I do run the risk of linking to a single blog multiple times but I should be able to avoid ‘force-fitting’ posts just because there’s a deadline looming… besides if someone if dropping killer content all the time I want to help promote it.
At this time, I’m only doing monthly round-ups so we’ll see how this works, but the process seems sound.
Thanks for this great topic and I welcome all improvement ideas on my process too.
Thanks!
Dave
I don’t do roundup posts because they are so time consuming…and I think most of my readers follow lots of other blogs anyways. But, I follow Simple Mom (simplemom.net) and have noticed that she used Tumblr. Anyone tried that?
I’ve only done two and the actual posting is the lightest work I do all week. But, I usually have to go from memory. I remember there were a couple stories I wanted to highlight and then at the end of the week I go searching. It could only be in my feed reader or on Mixx or something, but it is rather time consuming. Plus I am usually in two locations during the week, so if I wanted to flag something I’d have to be able to send it to myself through email or flag it online somewhere where I log in.
@ObliviousInvestor – how do you flag stuff on google reader? I’ve looked around for a way to flag stuff and haven’t found it. That would make my life easier.
@Su Prieta – At the bottom of every post in Google Reader, there are a bunch of options “Add star, share, share with note” etc. The very last one is “edit tags.” Click on that, and just type in “roundup.”
Then when you go to prepare your roundup post, you can just click the “roundup” tag, and it’ll show you all of your posts. As I write the roundup post, I remove the tag from each post that I include. Once I have nothing tagged for roundup anymore, I know I’m finished.
@ObliviousInvestor – Thanks. I’ll give it a try.
I am working with Wordpress and I can’t figure out how to paste a url in a roundup post….I’m technologically challenged. Any advice is appreciated.
@ Ken – I’m new to this and technically challanged as well, but I’ll offer how I post links… If there’s a better way I’ll be looking for that commentary as well!

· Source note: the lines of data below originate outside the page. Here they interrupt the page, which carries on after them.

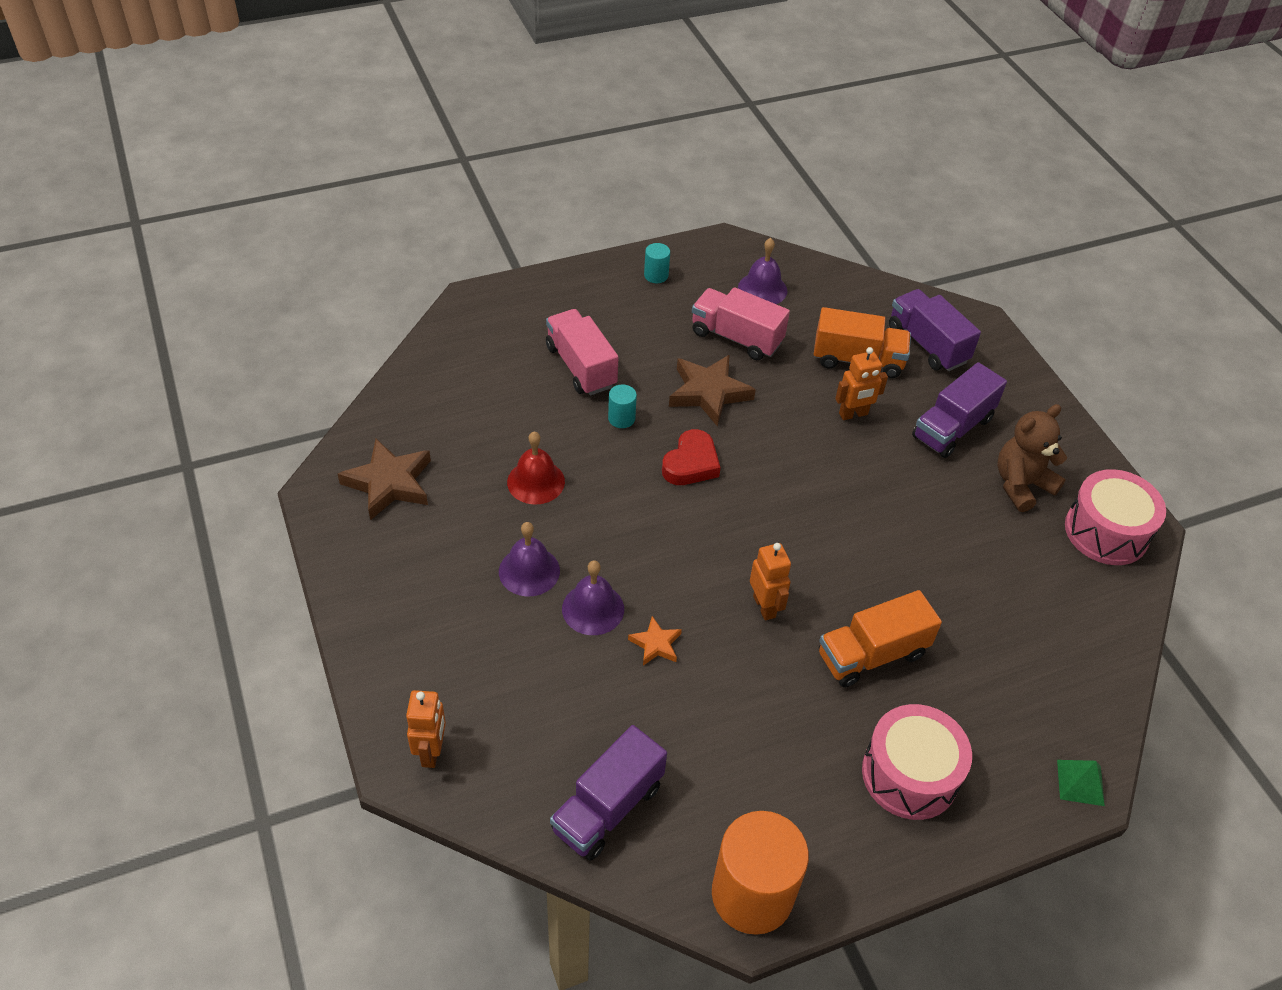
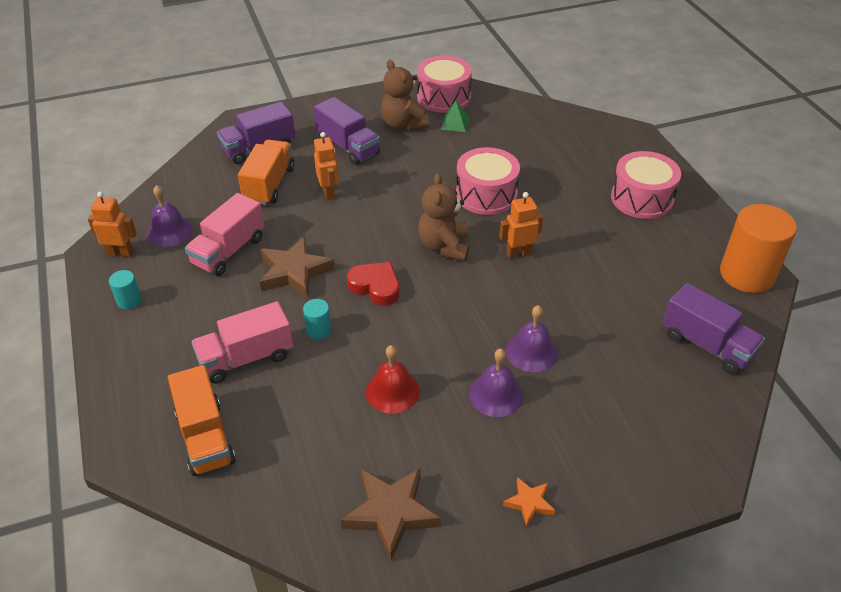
camera: 85 degrees left, 5 degrees down
(431, 752) = (688, 457): orange robot -> orange robot (120, 253)
(655, 644) = (561, 314): orange star -> orange star (529, 503)
(768, 528) = (444, 246): none -> brown teddy bear
(872, 654) = (553, 205): orange truck -> orange truck (205, 437)
(881, 576) = (486, 195): none -> pink drum
(1080, 782) = (630, 134): green pyramid -> green pyramid (455, 123)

I’m using 2.7 so your details may vary…
– prepare you post as normal in the Edit Post Window
– at the top right of this window, I toggle from Visual to HTML
– I learned that if I use the Paste from Word function my HTML is much cleaner
– In a seperate window, open the page you want to link – if a post get the post page not the front page where the post happens to be today – copy this link
– Back in your Edit Page, HTML version… I have “Link” button in my tool bar – clink this
– this opens a window into which you can post your link, then click OK
- the html link code wil paste into your HTML view – click over to Visual to see how it’ll appear… I’ll then save and open a preview so I can test the link
I hope this helps!
Dave
I have two main ways to keep track of articles: 1) I use Google Reader for RSS and I STAR any article I like that I might want to go back and include in a round-up. It also has a great search feature if I ever want to look for a specific term in an article. 2) Evernote. I used to use Google Notebooks but since development ended on it I switched to Evernote. There are different ways you can clip a url to save it. You can even take clips of a site (I haven’t played with that yet though). What’s real nice about EN is you can access it on your desktop, online, or on your phone.